POST /test/_doc/1?pipeline=set_creation_date
{"name": "a"}

Then I get it to see the creation time:

GET /test/_doc/1

It shows the doc which has a creation time like:

{
  "_index" : "test",
  "_type" : "_doc",
  "_id" : "1",
  "_version" : 1,
  "_seq_no" : 0,
  "_primary_term" : 1,
  "found" : true,
  "_source" : {
    "name" : "a",
    "created_at" : "2020-02-17T06:36:17.423Z"
  }
}

but when I repeat the two step above and and the same doc with id 1, the creation time changes!

{
  "_index" : "test",
  "_type" : "_doc",
  "_id" : "1",
  "_version" : 2,
  "_seq_no" : 1,
  "_primary_term" : 1,
  "found" : true,
  "_source" : {
    "name" : "a",
    "created_at" : "2020-02-17T06:36:50.327Z"
  }
}

Hey,

if you are using the index API again, then this will be treated like a new index operation. If you want to update a document, take a look at the update API.
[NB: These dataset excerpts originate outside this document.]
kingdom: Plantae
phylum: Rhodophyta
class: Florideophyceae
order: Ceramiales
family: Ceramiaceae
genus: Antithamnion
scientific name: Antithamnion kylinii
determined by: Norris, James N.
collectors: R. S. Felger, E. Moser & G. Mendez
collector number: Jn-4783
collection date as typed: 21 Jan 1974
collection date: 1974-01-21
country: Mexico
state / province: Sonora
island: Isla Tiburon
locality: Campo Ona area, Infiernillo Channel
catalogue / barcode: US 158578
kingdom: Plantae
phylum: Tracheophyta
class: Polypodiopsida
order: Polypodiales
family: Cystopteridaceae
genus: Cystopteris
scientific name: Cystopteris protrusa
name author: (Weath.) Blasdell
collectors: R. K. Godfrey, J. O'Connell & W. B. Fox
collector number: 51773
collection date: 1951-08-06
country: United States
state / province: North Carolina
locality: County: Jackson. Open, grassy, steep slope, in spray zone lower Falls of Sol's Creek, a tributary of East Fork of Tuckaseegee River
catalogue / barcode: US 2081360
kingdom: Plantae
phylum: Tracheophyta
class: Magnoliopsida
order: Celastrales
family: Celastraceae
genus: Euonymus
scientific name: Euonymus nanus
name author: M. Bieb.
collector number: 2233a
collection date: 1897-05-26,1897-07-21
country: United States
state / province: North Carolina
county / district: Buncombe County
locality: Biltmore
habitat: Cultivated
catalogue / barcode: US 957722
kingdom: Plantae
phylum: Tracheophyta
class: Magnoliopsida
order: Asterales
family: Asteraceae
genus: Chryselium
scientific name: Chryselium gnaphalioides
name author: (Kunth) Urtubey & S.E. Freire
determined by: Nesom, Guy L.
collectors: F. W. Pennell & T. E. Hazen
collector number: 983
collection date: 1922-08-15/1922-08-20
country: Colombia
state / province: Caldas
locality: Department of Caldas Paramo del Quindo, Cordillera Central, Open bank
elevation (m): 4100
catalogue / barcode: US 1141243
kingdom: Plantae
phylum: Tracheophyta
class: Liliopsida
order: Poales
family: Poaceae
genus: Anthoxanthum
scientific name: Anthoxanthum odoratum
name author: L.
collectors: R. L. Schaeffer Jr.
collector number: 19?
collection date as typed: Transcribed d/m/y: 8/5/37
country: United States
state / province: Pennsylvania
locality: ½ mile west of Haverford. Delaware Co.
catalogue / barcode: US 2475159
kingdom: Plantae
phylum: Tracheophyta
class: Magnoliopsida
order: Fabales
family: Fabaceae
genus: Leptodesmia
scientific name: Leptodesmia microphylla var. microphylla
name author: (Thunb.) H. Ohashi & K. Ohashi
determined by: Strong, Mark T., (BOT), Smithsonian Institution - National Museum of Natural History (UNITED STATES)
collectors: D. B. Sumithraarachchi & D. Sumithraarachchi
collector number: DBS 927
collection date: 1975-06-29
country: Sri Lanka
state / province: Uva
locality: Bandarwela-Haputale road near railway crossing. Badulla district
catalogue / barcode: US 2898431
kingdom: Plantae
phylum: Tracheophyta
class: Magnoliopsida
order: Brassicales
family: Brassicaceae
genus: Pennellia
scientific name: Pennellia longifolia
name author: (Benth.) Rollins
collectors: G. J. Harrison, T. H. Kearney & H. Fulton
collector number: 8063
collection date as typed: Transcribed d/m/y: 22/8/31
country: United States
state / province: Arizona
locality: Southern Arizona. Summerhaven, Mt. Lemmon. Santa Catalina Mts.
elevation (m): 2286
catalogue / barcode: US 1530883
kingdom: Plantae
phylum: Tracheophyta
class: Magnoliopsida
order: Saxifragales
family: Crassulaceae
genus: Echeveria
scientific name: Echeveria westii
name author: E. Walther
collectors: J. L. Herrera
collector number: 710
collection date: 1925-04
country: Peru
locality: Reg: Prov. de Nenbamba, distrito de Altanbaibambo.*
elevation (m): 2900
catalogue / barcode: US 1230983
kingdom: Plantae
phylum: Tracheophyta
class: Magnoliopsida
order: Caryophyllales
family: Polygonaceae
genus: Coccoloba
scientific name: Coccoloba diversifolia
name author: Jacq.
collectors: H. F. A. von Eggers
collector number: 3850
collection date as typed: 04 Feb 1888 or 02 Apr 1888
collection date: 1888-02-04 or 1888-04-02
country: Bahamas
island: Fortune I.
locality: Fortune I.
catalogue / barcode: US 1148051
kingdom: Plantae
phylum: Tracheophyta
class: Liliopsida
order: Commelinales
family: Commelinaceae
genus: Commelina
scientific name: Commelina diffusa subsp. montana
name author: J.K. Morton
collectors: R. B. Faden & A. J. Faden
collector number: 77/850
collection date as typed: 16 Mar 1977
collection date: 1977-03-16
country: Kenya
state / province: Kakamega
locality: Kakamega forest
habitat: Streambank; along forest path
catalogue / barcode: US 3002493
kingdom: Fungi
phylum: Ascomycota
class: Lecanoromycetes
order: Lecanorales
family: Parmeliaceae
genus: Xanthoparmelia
See https://www.elastic.co/guide/en/elasticsearch/reference/current/docs-update.html

--Alex

Hi, thanks @spinscale.
I think there is a missunderstanding.
I know the difference of POST and PUT.
Even if I use:

PUT /test/_doc/1?pipeline=set_creation_date
{"name": "a"}

the end result is the same, the creation time updates every time that I update the doc.

My specific use case is that I am clawing news from some RSS feeds, hash the news body (main text) and use this hash to index news articles in elastic. The problem is that crawler runs in a cronjob every 1 hour and there may be duplicate articles with different ids in the elastic, but using the method for id generation (hash the text of article) there is (approximately) no duplicate article in the elastic but creation time changes each time that I PUT a previously added article to elastic.

I did not talk about the difference between POST and PUT, but about a completely different endpoint.

Oh, yes! that is another trick, I will try it, thanks!

This topic was automatically closed 28 days after the last reply. New replies are no longer allowed.